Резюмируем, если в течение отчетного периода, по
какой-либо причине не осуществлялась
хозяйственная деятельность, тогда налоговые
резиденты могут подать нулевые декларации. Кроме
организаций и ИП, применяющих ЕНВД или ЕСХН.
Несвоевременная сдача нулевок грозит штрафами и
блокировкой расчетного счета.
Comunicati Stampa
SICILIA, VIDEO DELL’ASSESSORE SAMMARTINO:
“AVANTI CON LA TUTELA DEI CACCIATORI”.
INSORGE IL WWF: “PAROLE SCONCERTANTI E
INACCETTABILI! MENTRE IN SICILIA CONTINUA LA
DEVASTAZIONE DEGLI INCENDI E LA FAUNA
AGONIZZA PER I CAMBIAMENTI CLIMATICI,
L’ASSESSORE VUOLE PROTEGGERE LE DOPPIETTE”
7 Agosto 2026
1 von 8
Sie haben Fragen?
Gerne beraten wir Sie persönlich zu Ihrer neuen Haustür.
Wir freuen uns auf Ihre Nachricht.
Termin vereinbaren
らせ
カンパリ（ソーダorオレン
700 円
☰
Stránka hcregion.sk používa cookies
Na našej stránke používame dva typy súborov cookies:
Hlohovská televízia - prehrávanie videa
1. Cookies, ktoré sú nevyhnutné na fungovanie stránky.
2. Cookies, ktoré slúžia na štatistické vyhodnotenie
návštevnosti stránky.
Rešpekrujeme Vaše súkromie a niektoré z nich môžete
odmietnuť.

━━━━

WHAT TO WORK ON: Transcribe the material exactly, so that no line is lost or altered.

WRITTEN SOLUTION:
Резюмируем, если в течение отчетного периода, по
какой-либо причине не осуществлялась
хозяйственная деятельность, тогда налоговые
резиденты могут подать нулевые декларации. Кроме
организаций и ИП, применяющих ЕНВД или ЕСХН.
Несвоевременная сдача нулевок грозит штрафами и
блокировкой расчетного счета.
Comunicati Stampa
SICILIA, VIDEO DELL’ASSESSORE SAMMARTINO:
“AVANTI CON LA TUTELA DEI CACCIATORI”.
INSORGE IL WWF: “PAROLE SCONCERTANTI E
INACCETTABILI! MENTRE IN SICILIA CONTINUA LA
DEVASTAZIONE DEGLI INCENDI E LA FAUNA
AGONIZZA PER I CAMBIAMENTI CLIMATICI,
L’ASSESSORE VUOLE PROTEGGERE LE DOPPIETTE”
7 Agosto 2026
1 von 8
Sie haben Fragen?
Gerne beraten wir Sie persönlich zu Ihrer neuen Haustür.
Wir freuen uns auf Ihre Nachricht.
Termin vereinbaren
らせ
カンパリ（ソーダorオレン
700 円
☰
Stránka hcregion.sk používa cookies
Na našej stránke používame dva typy súborov cookies:
Hlohovská televízia - prehrávanie videa
1. Cookies, ktoré sú nevyhnutné na fungovanie stránky.
2. Cookies, ktoré slúžia na štatistické vyhodnotenie
návštevnosti stránky.
Rešpekrujeme Vaše súkromie a niektoré z nich môžete
odmietnuť.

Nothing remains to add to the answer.